Entries taken from a collection -
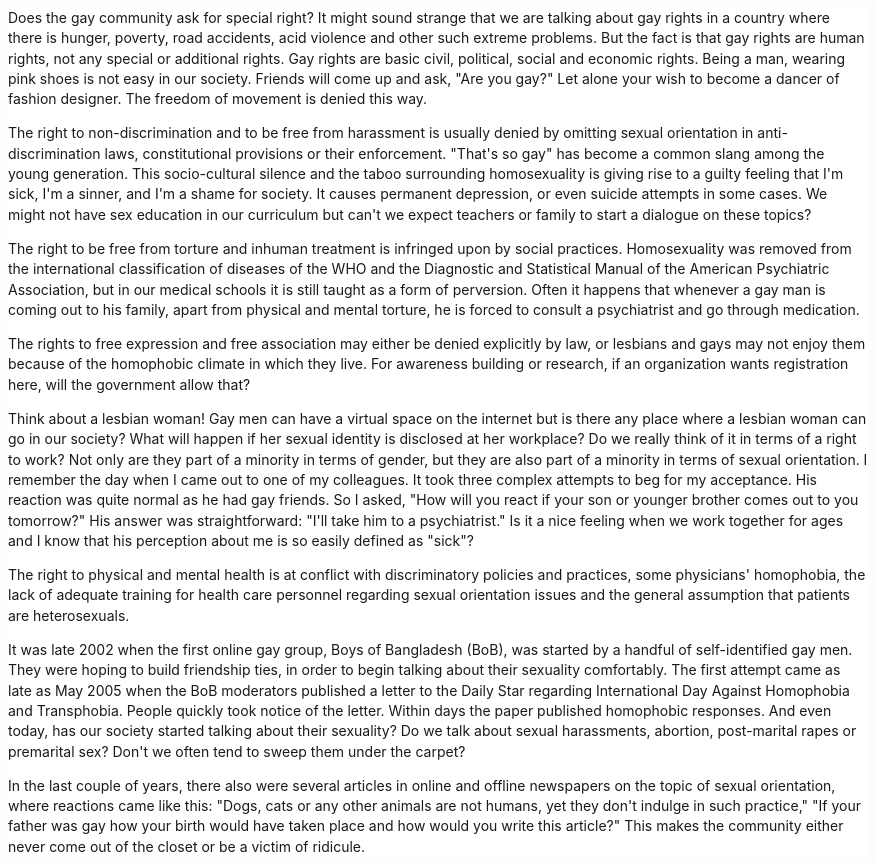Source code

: Does the gay community ask for special right? It might sound strange that we are talking about gay rights in a country where there is hunger, poverty, road accidents, acid violence and other such extreme problems. But the fact is that gay rights are human rights, not any special or additional rights. Gay rights are basic civil, political, social and economic rights.
Being a man, wearing pink shoes is not easy in our society. Friends will come up and ask, "Are you gay?" Let alone your wish to become a dancer of fashion designer. The freedom of movement is denied this way.

The right to non-discrimination and to be free from harassment is usually denied by omitting sexual orientation in anti-discrimination laws, constitutional provisions or their enforcement. "That's so gay" has become a common slang among the young generation. This socio-cultural silence and the taboo surrounding homosexuality is giving rise to a guilty feeling that I'm sick, I'm a sinner, and I'm a shame for society. It causes permanent depression, or even suicide attempts in some cases. We might not have sex education in our curriculum but can't we expect teachers or family to start a dialogue on these topics?

The right to be free from torture and inhuman treatment is infringed upon by social practices. Homosexuality was removed from the international classification of diseases of the WHO and the Diagnostic and Statistical Manual of the American Psychiatric Association, but in our medical schools it is still taught as a form of perversion. Often it happens that whenever a gay man is coming out to his family, apart from physical and mental torture, he is forced to consult a psychiatrist and go through medication.

The rights to free expression and free association may either be denied explicitly by law, or lesbians and gays may not enjoy them because of the homophobic climate in which they live. For awareness building or research, if an organization wants registration here, will the government allow that?

Think about a lesbian woman! Gay men can have a virtual space on the internet but is there any place where a lesbian woman can go in our society? What will happen if her sexual identity is disclosed at her workplace? Do we really think of it in terms of a right to work? Not only are they part of a minority in terms of gender, but they are also part of a minority in terms of sexual orientation. I remember the day when I came out to one of my colleagues. It took three complex attempts to beg for my acceptance. His reaction was quite normal as he had gay friends. So I asked, "How will you react if your son or younger brother comes out to you tomorrow?" His answer was straightforward: "I'll take him to a psychiatrist." Is it a nice feeling when we work together for ages and I know that his perception about me is so easily defined as "sick"?

The right to physical and mental health is at conflict with discriminatory policies and practices, some physicians' homophobia, the lack of adequate training for health care personnel regarding sexual orientation issues and the general assumption that patients are heterosexuals.

It was late 2002 when the first online gay group, Boys of Bangladesh (BoB), was started by a handful of self-identified gay men. They were hoping to build friendship ties, in order to begin talking about their sexuality comfortably. The first attempt came as late as May 2005 when the BoB moderators published a letter to the Daily Star regarding International Day Against Homophobia and Transphobia. People quickly took notice of the letter. Within days the paper published homophobic responses. And even today, has our society started talking about their sexuality? Do we talk about sexual harassments, abortion, post-marital rapes or premarital sex? Don't we often tend to sweep them under the carpet?

In the last couple of years, there also were several articles in online and offline newspapers on the topic of sexual orientation, where reactions came like this: "Dogs, cats or any other animals are not humans, yet they don't indulge in such practice," "If your father was gay how your birth would have taken place and how would you write this article?" This makes the community either never come out of the closet or be a victim of ridicule.
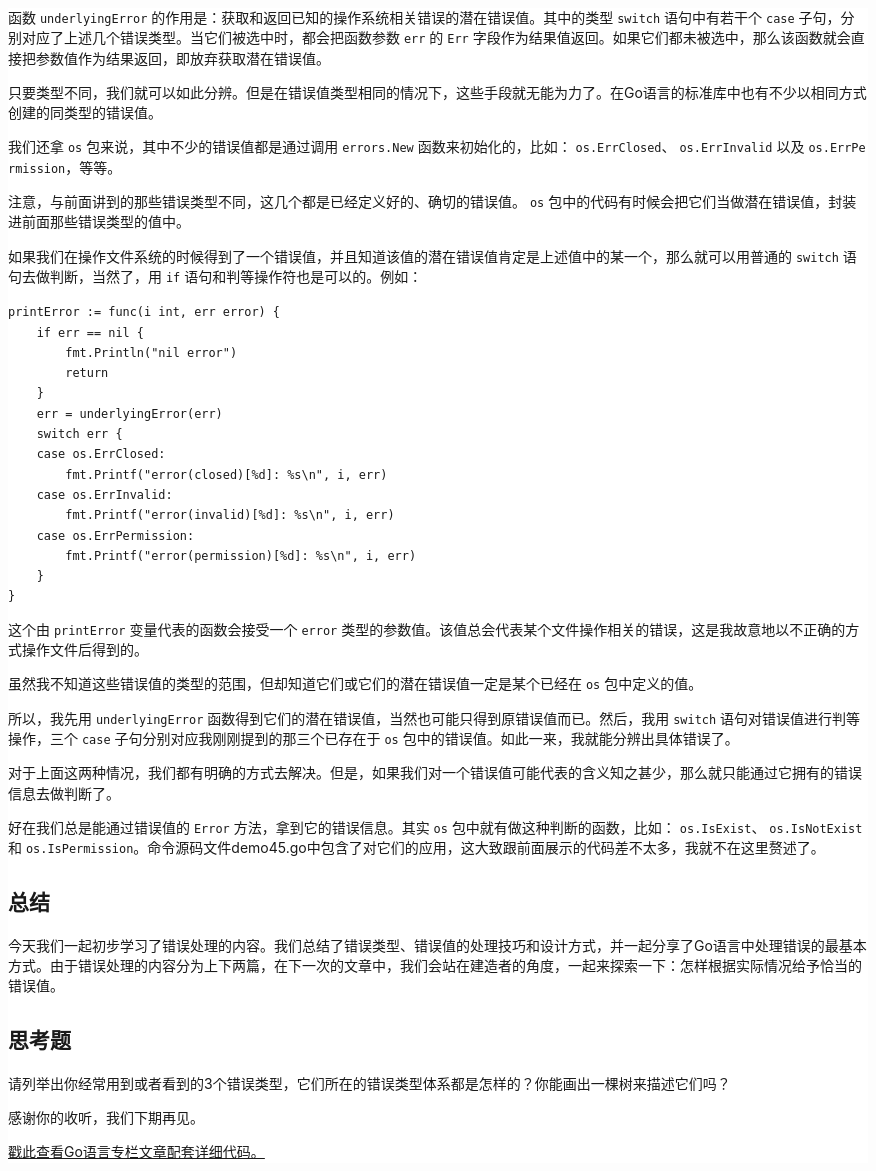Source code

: 函数 `underlyingError` 的作用是：获取和返回已知的操作系统相关错误的潜在错误值。其中的类型 `switch` 语句中有若干个 `case` 子句，分别对应了上述几个错误类型。当它们被选中时，都会把函数参数 `err` 的 `Err` 字段作为结果值返回。如果它们都未被选中，那么该函数就会直接把参数值作为结果返回，即放弃获取潜在错误值。

只要类型不同，我们就可以如此分辨。但是在错误值类型相同的情况下，这些手段就无能为力了。在Go语言的标准库中也有不少以相同方式创建的同类型的错误值。

我们还拿 `os` 包来说，其中不少的错误值都是通过调用 `errors.New` 函数来初始化的，比如： `os.ErrClosed`、 `os.ErrInvalid` 以及 `os.ErrPermission`，等等。

注意，与前面讲到的那些错误类型不同，这几个都是已经定义好的、确切的错误值。 `os` 包中的代码有时候会把它们当做潜在错误值，封装进前面那些错误类型的值中。

如果我们在操作文件系统的时候得到了一个错误值，并且知道该值的潜在错误值肯定是上述值中的某一个，那么就可以用普通的 `switch` 语句去做判断，当然了，用 `if` 语句和判等操作符也是可以的。例如：

```
printError := func(i int, err error) {
	if err == nil {
		fmt.Println("nil error")
		return
	}
	err = underlyingError(err)
	switch err {
	case os.ErrClosed:
		fmt.Printf("error(closed)[%d]: %s\n", i, err)
	case os.ErrInvalid:
		fmt.Printf("error(invalid)[%d]: %s\n", i, err)
	case os.ErrPermission:
		fmt.Printf("error(permission)[%d]: %s\n", i, err)
	}
}

```

这个由 `printError` 变量代表的函数会接受一个 `error` 类型的参数值。该值总会代表某个文件操作相关的错误，这是我故意地以不正确的方式操作文件后得到的。

虽然我不知道这些错误值的类型的范围，但却知道它们或它们的潜在错误值一定是某个已经在 `os` 包中定义的值。

所以，我先用 `underlyingError` 函数得到它们的潜在错误值，当然也可能只得到原错误值而已。然后，我用 `switch` 语句对错误值进行判等操作，三个 `case` 子句分别对应我刚刚提到的那三个已存在于 `os` 包中的错误值。如此一来，我就能分辨出具体错误了。

对于上面这两种情况，我们都有明确的方式去解决。但是，如果我们对一个错误值可能代表的含义知之甚少，那么就只能通过它拥有的错误信息去做判断了。

好在我们总是能通过错误值的 `Error` 方法，拿到它的错误信息。其实 `os` 包中就有做这种判断的函数，比如： `os.IsExist`、 `os.IsNotExist` 和 `os.IsPermission`。命令源码文件demo45.go中包含了对它们的应用，这大致跟前面展示的代码差不太多，我就不在这里赘述了。

## 总结

今天我们一起初步学习了错误处理的内容。我们总结了错误类型、错误值的处理技巧和设计方式，并一起分享了Go语言中处理错误的最基本方式。由于错误处理的内容分为上下两篇，在下一次的文章中，我们会站在建造者的角度，一起来探索一下：怎样根据实际情况给予恰当的错误值。

## 思考题

请列举出你经常用到或者看到的3个错误类型，它们所在的错误类型体系都是怎样的？你能画出一棵树来描述它们吗？

感谢你的收听，我们下期再见。

[戳此查看Go语言专栏文章配套详细代码。](https://github.com/hyper0x/Golang_Puzzlers)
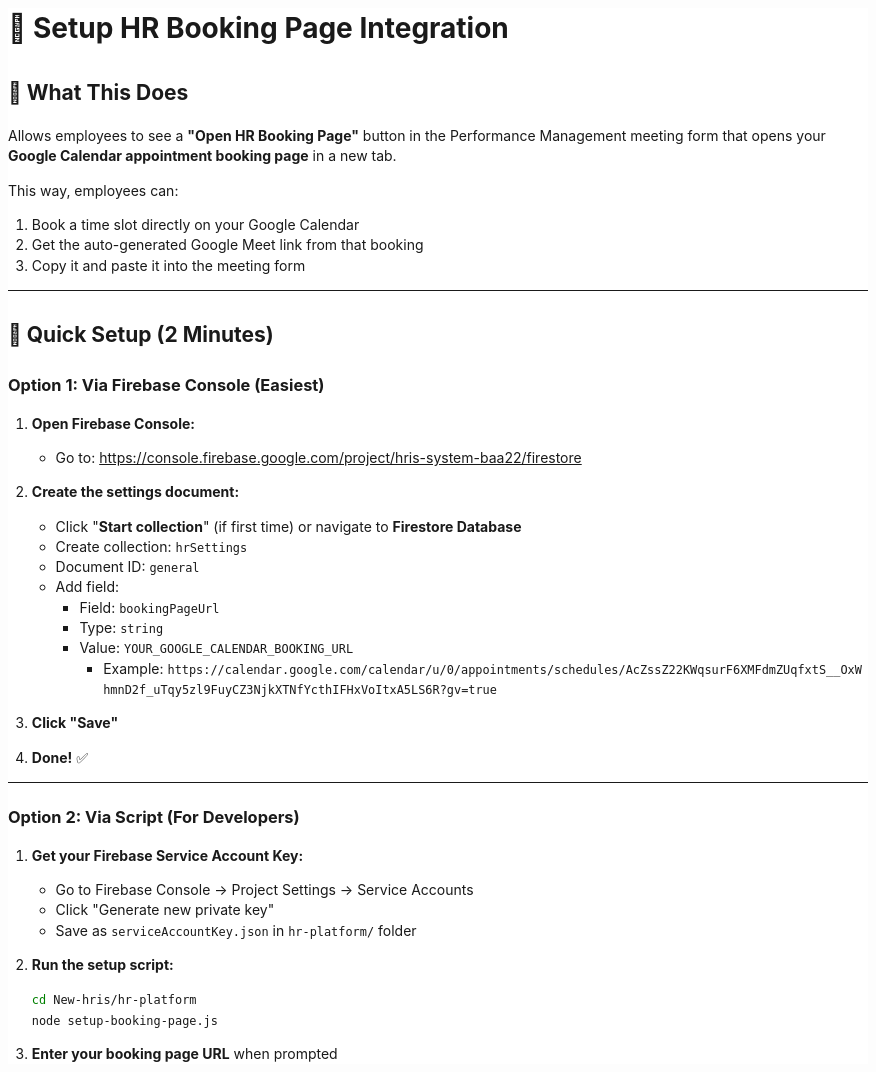 # 📅 Setup HR Booking Page Integration

## 🎯 What This Does

Allows employees to see a **"Open HR Booking Page"** button in the Performance Management meeting form that opens your **Google Calendar appointment booking page** in a new tab.

This way, employees can:
1. Book a time slot directly on your Google Calendar
2. Get the auto-generated Google Meet link from that booking
3. Copy it and paste it into the meeting form

---

## 🚀 Quick Setup (2 Minutes)

### **Option 1: Via Firebase Console (Easiest)**

1. **Open Firebase Console:**
   - Go to: https://console.firebase.google.com/project/hris-system-baa22/firestore

2. **Create the settings document:**
   - Click "**Start collection**" (if first time) or navigate to **Firestore Database**
   - Create collection: `hrSettings`
   - Document ID: `general`
   - Add field:
     - Field: `bookingPageUrl`
     - Type: `string`
     - Value: `YOUR_GOOGLE_CALENDAR_BOOKING_URL`
       - Example: `https://calendar.google.com/calendar/u/0/appointments/schedules/AcZssZ22KWqsurF6XMFdmZUqfxtS__OxWhmnD2f_uTqy5zl9FuyCZ3NjkXTNfYcthIFHxVoItxA5LS6R?gv=true`

3. **Click "Save"**

4. **Done!** ✅

---

### **Option 2: Via Script (For Developers)**

1. **Get your Firebase Service Account Key:**
   - Go to Firebase Console → Project Settings → Service Accounts
   - Click "Generate new private key"
   - Save as `serviceAccountKey.json` in `hr-platform/` folder

2. **Run the setup script:**
   ```bash
   cd New-hris/hr-platform
   node setup-booking-page.js
   ```

3. **Enter your booking page URL** when prompted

WORK REQUIRED - Find each line of the data above that holds the word "Click", then copy it.

ANSWER TO THIS EXERCISE -
   - Click "**Start collection**" (if first time) or navigate to **Firestore Database**
3. **Click "Save"**
   - Click "Generate new private key"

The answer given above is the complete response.